_Requirement A_:
Answer these questions from the Kybeyan River article:
(i) Which municipality is the river in?
(ii) What is the elevation of the river's source?
(iii) How many tributaries join the river?
_Requirement B_:
For each statement, decide whether the Kybeyan River article supports it. Answer yes or no and quote the words that decide it.
(i) The river flows generally south.
(ii) The river is 36 km long.
(iii) The river's mouth is at the Murrumbidgee River.
_Requirement C_: In the Kybeyan River article, rewrite the paragraph beginning "The river rises on the western slopes" as a list, keeping its main facts.

━━━ Text segment

Location
- Country: Australia
- State: New South Wales
- Region: South Eastern Highlands (IBRA), Monaro
- Municipality: Cooma-Monaro

Physical characteristics
- Source: Great Dividing Range
- • location: south-east of Kybeyan
- • coordinates: 36°24′21″S 149°28′47″E﻿ / ﻿36.40583°S 149.47972°E
- • elevation: 1,060 m (3,480 ft)
- Mouth: Numeralla River
- • location: near Warrens Corner
- • coordinates: 36°13′13″S 149°21′25″E﻿ / ﻿36.22028°S 149.35694°E
- • elevation: 745 m (2,444 ft)
- Length: 36 km (22 mi)

Basin features
- River system: Murrumbidgee catchment, Murray–Darling basin

= Kybeyan River =

River in New South Wales, Australia

The Kybeyan River, a watercourse that is part of the Murrumbidgee catchment within the Murray–Darling basin, is located in the Monaro region of New South Wales, Australia.

The river rises on the western slopes of the Great Dividing Range, near Greenland Swamp, and flows generally north and north-west, joined by three tributaries before reaching its confluence with the Numeralla River, near Warrens Corner, descending 317 m over its 36 km course.

━━━━━━
━━━ Data

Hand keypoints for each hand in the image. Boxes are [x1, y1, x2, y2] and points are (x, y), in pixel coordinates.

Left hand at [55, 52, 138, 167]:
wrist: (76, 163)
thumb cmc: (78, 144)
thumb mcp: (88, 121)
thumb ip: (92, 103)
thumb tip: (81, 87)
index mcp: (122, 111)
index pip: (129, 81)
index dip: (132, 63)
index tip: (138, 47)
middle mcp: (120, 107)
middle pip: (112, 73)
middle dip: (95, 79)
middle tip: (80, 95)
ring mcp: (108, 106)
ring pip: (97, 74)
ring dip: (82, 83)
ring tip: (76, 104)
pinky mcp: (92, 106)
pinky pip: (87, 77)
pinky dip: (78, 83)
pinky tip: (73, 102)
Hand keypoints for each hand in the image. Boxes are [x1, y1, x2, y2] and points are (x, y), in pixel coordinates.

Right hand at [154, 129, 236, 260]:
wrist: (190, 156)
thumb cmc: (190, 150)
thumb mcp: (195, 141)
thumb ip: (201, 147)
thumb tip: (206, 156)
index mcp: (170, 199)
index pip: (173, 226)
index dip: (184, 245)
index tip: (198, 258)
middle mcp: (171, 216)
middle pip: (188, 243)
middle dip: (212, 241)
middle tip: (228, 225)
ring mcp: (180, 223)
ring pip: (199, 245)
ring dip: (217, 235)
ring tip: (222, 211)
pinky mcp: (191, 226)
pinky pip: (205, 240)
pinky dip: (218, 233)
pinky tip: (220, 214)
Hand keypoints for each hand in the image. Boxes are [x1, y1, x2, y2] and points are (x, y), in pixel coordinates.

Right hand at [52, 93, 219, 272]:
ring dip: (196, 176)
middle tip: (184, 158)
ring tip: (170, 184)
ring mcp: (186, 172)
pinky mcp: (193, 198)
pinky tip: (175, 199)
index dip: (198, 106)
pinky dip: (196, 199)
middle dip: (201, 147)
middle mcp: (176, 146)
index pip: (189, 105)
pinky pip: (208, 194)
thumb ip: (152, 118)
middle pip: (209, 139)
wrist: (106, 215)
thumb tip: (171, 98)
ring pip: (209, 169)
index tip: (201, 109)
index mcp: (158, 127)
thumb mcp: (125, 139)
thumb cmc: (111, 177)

━━━━━━

_Your response A_:
(i) Cooma-Monaro
(ii) 1,060 m (3,480 ft)
(iii) Three

_Your response B_:
(i) No: "flows generally north and north-west"
(ii) Yes: "Length: 36 km (22 mi)"
(iii) No: "Mouth: Numeralla River"

_Your response C_:
- Rises on the western slopes of the Great Dividing Range, near Greenland Swamp
- Flows generally north and north-west
- Is joined by three tributaries
- Meets the Numeralla River near Warrens Corner
- Descends 317 m over its 36 km course